Description
How contemporary environmental struggles and resistance to pipeline development became populist struggles
Stunning Indigenous resistance to the Keystone XL and the Dakota Access pipelines has made global headlines in recent years. Less remarked on are the crucial populist movements that have also played a vital role in pipeline resistance. Kai Bosworth explores the influence of populism on environmentalist politics, which sought to bring together Indigenous water protectors and environmental activists along with farmers and ranchers in opposition to pipeline construction.

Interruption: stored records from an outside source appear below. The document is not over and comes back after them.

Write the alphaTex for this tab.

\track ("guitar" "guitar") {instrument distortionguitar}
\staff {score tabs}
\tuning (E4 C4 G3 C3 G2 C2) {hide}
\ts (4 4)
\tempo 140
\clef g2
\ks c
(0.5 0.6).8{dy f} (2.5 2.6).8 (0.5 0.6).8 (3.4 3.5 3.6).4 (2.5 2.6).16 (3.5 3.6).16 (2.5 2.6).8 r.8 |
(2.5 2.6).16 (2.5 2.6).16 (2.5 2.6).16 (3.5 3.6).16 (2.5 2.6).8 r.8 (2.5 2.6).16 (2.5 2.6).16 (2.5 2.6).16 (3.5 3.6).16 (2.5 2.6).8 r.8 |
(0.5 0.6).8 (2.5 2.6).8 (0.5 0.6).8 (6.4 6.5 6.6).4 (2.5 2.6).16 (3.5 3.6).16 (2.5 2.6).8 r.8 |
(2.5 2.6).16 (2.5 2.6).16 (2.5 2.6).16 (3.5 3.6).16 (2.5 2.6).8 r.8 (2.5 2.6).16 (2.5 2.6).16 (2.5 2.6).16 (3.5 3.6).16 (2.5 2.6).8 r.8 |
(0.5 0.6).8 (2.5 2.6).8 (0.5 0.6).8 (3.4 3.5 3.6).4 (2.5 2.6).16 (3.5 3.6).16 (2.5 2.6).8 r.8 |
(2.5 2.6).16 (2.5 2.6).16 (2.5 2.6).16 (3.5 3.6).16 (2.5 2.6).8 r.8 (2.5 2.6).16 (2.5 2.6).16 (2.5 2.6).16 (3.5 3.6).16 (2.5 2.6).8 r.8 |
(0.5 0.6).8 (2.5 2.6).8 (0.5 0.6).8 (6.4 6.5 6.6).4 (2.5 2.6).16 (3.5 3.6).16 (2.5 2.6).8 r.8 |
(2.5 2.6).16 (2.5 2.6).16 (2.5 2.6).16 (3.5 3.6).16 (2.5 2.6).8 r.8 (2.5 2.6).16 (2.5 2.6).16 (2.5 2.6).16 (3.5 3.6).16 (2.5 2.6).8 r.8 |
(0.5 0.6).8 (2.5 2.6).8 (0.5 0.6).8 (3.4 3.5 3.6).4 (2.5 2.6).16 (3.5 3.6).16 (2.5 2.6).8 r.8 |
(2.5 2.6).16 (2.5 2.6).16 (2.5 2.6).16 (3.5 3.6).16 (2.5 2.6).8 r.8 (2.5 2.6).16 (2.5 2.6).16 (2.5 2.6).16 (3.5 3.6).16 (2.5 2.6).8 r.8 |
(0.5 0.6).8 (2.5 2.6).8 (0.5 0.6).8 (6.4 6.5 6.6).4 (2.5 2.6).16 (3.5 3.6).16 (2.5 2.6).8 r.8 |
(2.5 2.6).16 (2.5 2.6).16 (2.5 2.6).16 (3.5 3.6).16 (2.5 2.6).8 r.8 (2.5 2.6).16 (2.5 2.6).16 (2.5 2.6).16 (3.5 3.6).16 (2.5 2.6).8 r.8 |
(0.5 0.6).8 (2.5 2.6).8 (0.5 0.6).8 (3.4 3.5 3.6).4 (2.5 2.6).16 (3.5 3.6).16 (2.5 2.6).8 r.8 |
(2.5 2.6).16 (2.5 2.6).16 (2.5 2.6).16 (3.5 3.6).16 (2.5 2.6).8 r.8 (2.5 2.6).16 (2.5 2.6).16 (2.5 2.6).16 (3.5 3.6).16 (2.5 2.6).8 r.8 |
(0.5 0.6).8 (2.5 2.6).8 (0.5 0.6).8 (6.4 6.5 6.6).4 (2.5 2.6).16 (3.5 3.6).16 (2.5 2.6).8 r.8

Here Bosworth argues that populism is shaped by the "affective infrastructures" emerging from shifts in regional economies, democratic public-review processes, and scientific controversies. With this lens, he investigates how these movements wax and wane, moving toward or away from other forms of environmental and political ideologies in the Upper Midwest. This lens also lets Bosworth place populist social movements in the critical geographical contexts of racial inequality, nationalist sentiments, ongoing settler colonialism, and global empire--crucial topics when grappling with the tensions embedded in our era's immense environmental struggles.
Pipeline Populism reveals the complex role populism has played in shifting interpretations of environmental movements, democratic ideals, scientific expertise, and international geopolitics. Its rich data about these grassroots resistance struggles include intimate portraits of the emotional spaces where opposition is first formed. Probing the very limits of populism, Pipeline Populism presents essential work for an era defined by a wave of people-powered movements around the world.
Author: Kai Bosworth
Publisher: University of Minnesota Press
Published: 05/24/2022
Pages: 248
Binding Type: Paperback
Weight: 1.00lbs
Size: 8.43h x 5.51w x 0.79d
ISBN13: 9781517911065
ISBN10: 1517911060
BISAC Categories:
- Nature | Environmental Conservation & Protection | General
- Political Science | Public Policy | Environmental Policy
- Social Science | Human Geography
About the Author
Kai Bosworth is assistant professor of international studies in the School of World Studies at Virginia Commonwealth University.